Technology is evolving rapidly, the message to consumers is changing and how we articulate the benefits and create commercial models is ripe for creativity. So explore different approaches and see what works

Another key trend is the growing requirement for resellers to manage multifaceted priorities and strike the right balance between current and future customer demands, observed Jacob Brown, Head of Product, Daisy Communications. “Customers are presenting service providers with more complex requests, prompting the need for greater flexibility in their offerings,” he stated. “Additionally, there’s a call for service providers to simplify their plans to better accommodate customer demands, while ensuring that their products can effectively meet the evolving needs of their growing client base.”

According to James Macpherson, Collaboration Lead, Cisco, the coming five years will see the rise and adoption of ‘amazing immersive experiences’. “Most of the AI we are familiar with is text-based, where the AI looks at messages, email and documents,” he explained. “But with recent announcements around real-time media modules AI is expanding into audio and video. In the context of a meeting or conversation AI could look at body language, tone of voice, facial expressions and inflections. The tools that could be developed around understanding what occurred in a meeting and summarising are exciting.”

Optimisation
Macpherson also pointed to the rise of AI codecs where AI segments the speech elements of a conversation and manages the amount of bandwidth required for crystal clear audio, meaning up to 20 per cent less bandwidth while still getting super high quality audio. “Similarly, generative AI video codecs are doing the same for super high resolution video,” he stated. “The ability for us to deliver these high quality experiences to customers is not far away.”

Brown agrees that AI codecs will be ‘massive from a UC perspective’ but he also raised the question of whether many SMBs have the budget to invest in the next wave of AI-driven UC innovation. “AI is everywhere but we are seeing especially in the UC market that the price point isn’t there yet,” he cautioned. “Moreover, poor adoption of AI can have catastrophic impacts, therefore education is key.”

Education across the board is a strong driver of useful adoption and there is a significant opportunity for resellers and MSPs to make their mark by combining a programme of education with lifecycle service provision, according to Macpherson.

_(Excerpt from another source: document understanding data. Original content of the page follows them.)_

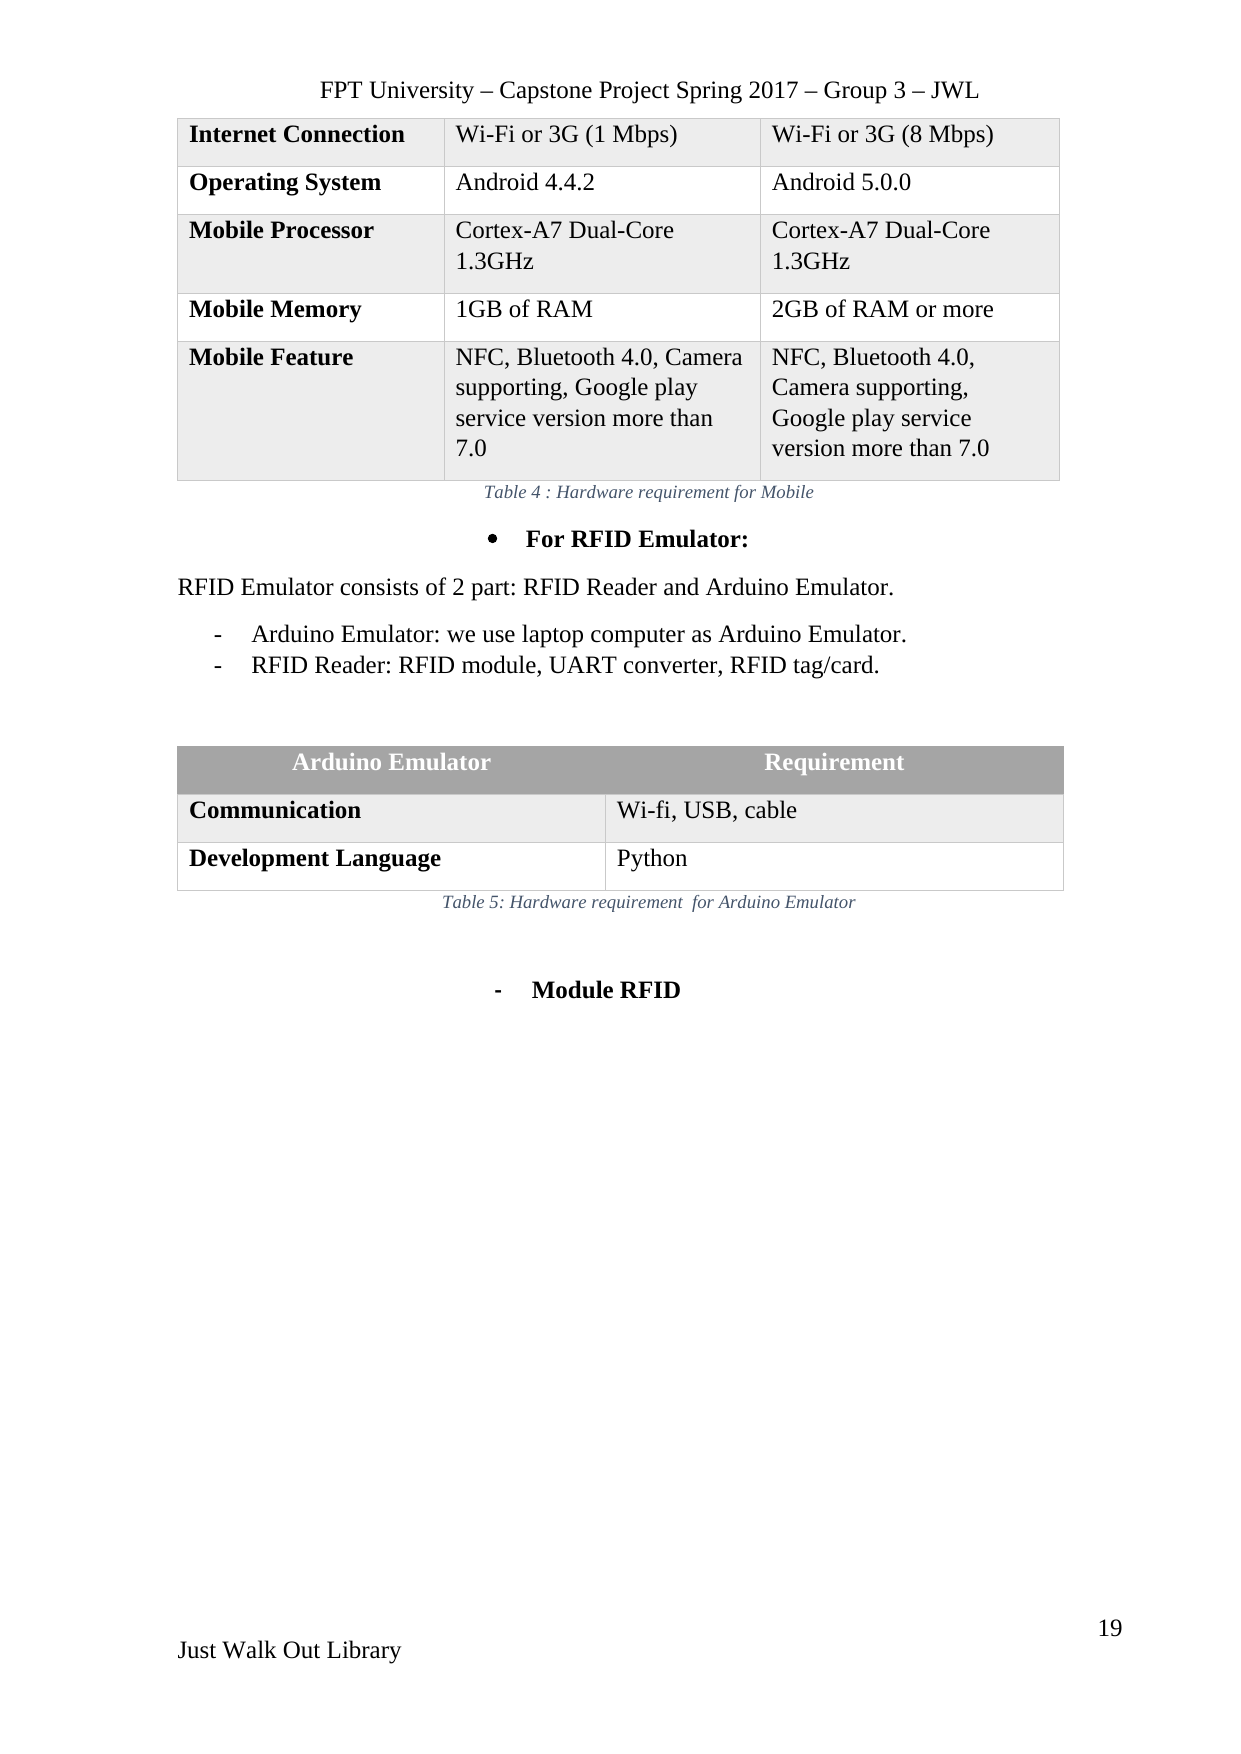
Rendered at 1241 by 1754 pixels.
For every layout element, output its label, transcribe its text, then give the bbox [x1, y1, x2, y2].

table_cell Mobile Processor [178, 215, 444, 293]
text RFID Emulator consists of 2 part: RFID Reader and Arduino Emulator. [177, 572, 1122, 600]
table_cell Mobile Memory [178, 294, 444, 341]
table_cell 2GB of RAM or more [761, 294, 1059, 341]
text Table 4 : Hardware requirement for Mobile [177, 481, 1122, 503]
table_cell Android 5.0.0 [761, 167, 1059, 214]
table_cell 1GB of RAM [445, 294, 760, 341]
table_header Arduino Emulator [178, 747, 605, 794]
table_cell Mobile Feature [178, 342, 444, 480]
text Table 5: Hardware requirement for Arduino Emulator [177, 891, 1122, 913]
table_cell Cortex-A7 Dual-Core 1.3GHz [445, 215, 760, 293]
table_cell NFC, Bluetooth 4.0, Camera supporting, Google play service version more than 7.0 [761, 342, 1059, 480]
table_cell Communication [178, 795, 605, 842]
list Module RFID [494, 976, 1122, 1005]
table_cell Android 4.4.2 [445, 167, 760, 214]
list Arduino Emulator: we use laptop computer as Arduino Emulator. [213, 619, 1122, 648]
table_cell Development Language [178, 843, 605, 890]
table_cell Wi-fi, USB, cable [606, 795, 1063, 842]
table_cell Operating System [178, 167, 444, 214]
table_cell Python [606, 843, 1063, 890]
table_cell Wi-Fi or 3G (1 Mbps) [445, 119, 760, 166]
list RFID Reader: RFID module, UART converter, RFID tag/card. [213, 650, 1122, 679]
list For RFID Emulator: [488, 524, 1122, 553]
table_cell Internet Connection [178, 119, 444, 166]
table_cell Cortex-A7 Dual-Core 1.3GHz [761, 215, 1059, 293]
table_cell NFC, Bluetooth 4.0, Camera supporting, Google play service version more than 7.0 [445, 342, 760, 480]
table_cell Wi-Fi or 3G (8 Mbps) [761, 119, 1059, 166]
table_header Requirement [606, 747, 1063, 794]
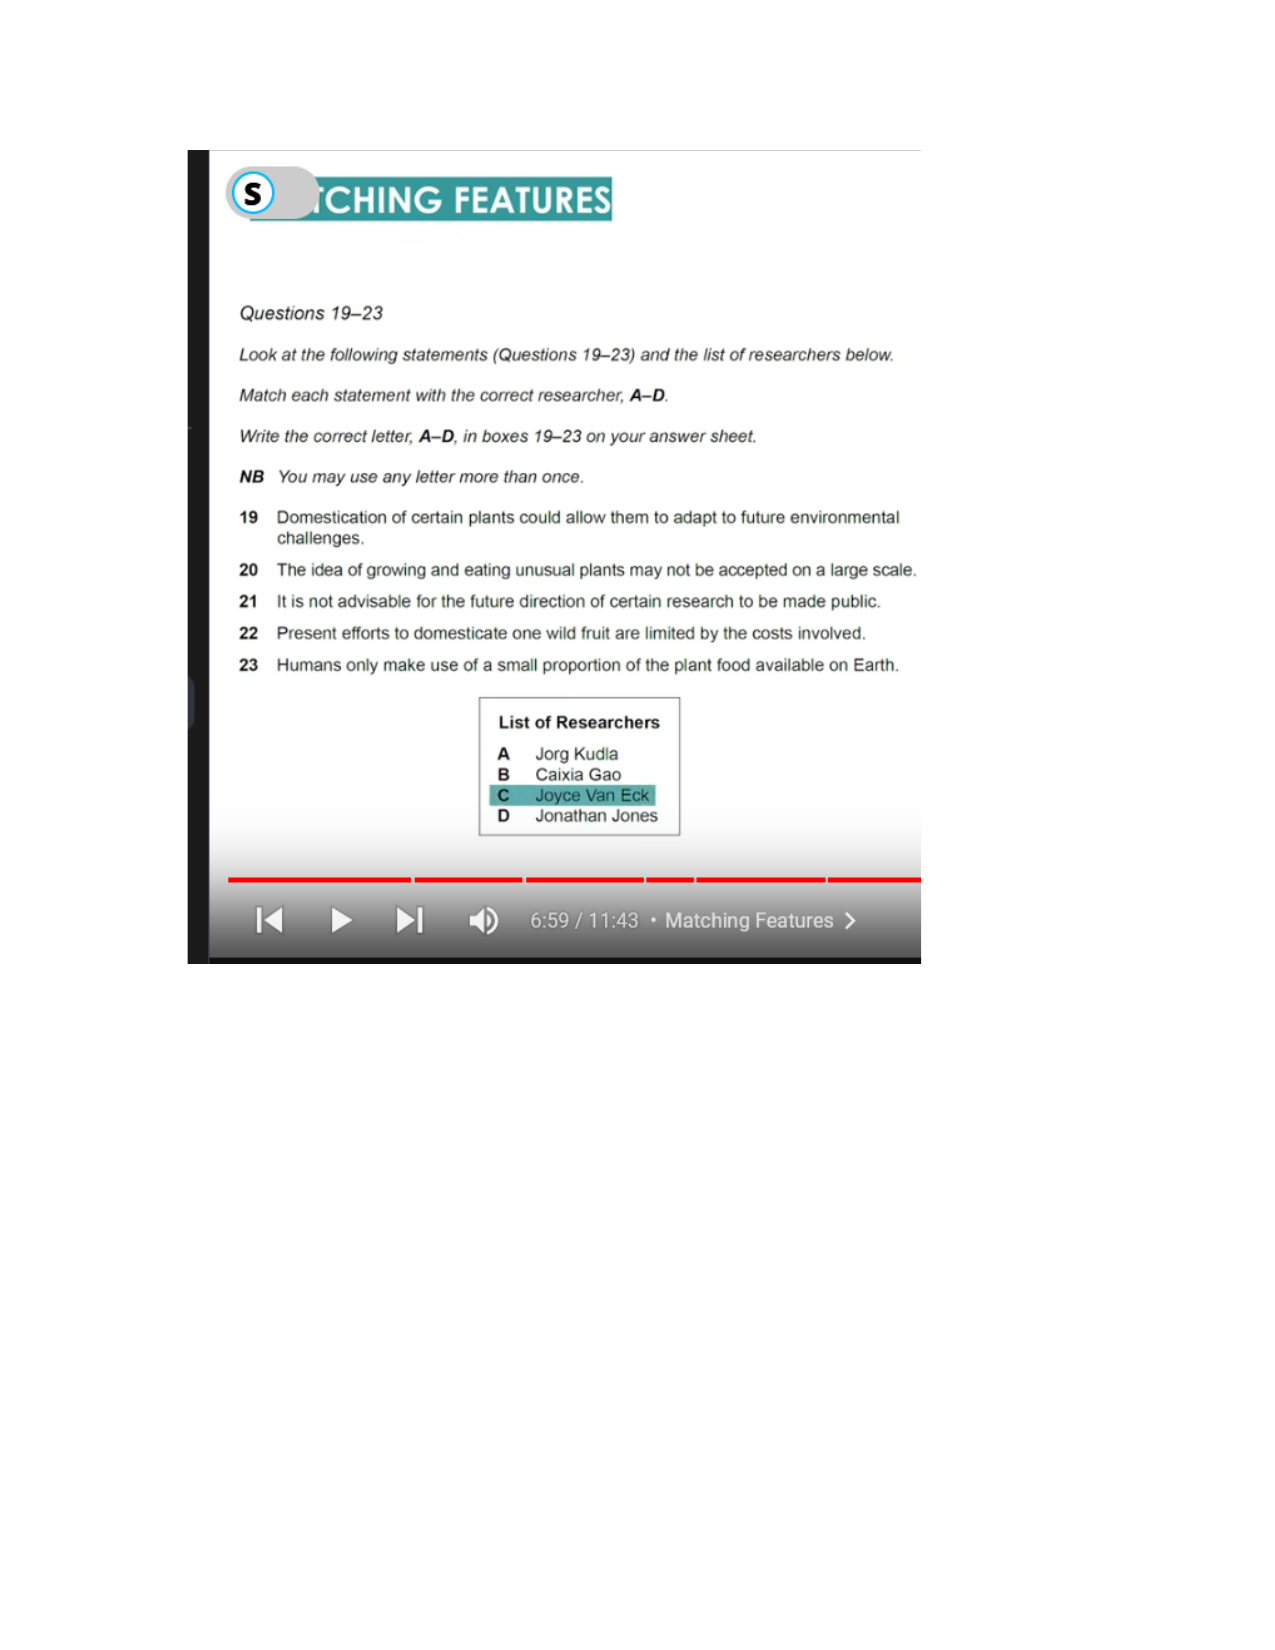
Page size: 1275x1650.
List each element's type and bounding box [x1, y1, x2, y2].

picture [187, 150, 922, 964]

He pointed out that in many cases the customer doesn’t really understand what they’ve bought, how to use and get the best out of their investment and expand the solution across their organisation.

“That makes renewal much harder,” he commented. “There is a whole raft of cloud technology we are offering and we need to ensure it is easy to buy, easy to deploy and easy to use. So make sure you are supporting customers not just around the sale but the whole life cycle. If we can help and support customers to fully adopt their solutions it creates a much stickier service and leads to a much easier and more valuable renewal.”

Bleasdale believes that a compelling UC and collaboration proposition will also help to overcome cloud solution inertia on the part of SMBs. “For many of these customers voice is a standalone application and we have to ask why that is,” he stated. “For some the return isn’t quite there. But we can offer a fundamentally different experience through UC and collaboration that, for example, enables real-time translation for non-English speakers, or enables contextual recall to jog minds on what has been said in a phone conversation.

“These types of features are helpful and the experiences are impactful for a business. AI and the contextualised use of AI brought together inside a platform that securely protects data is a great channel opportunity.”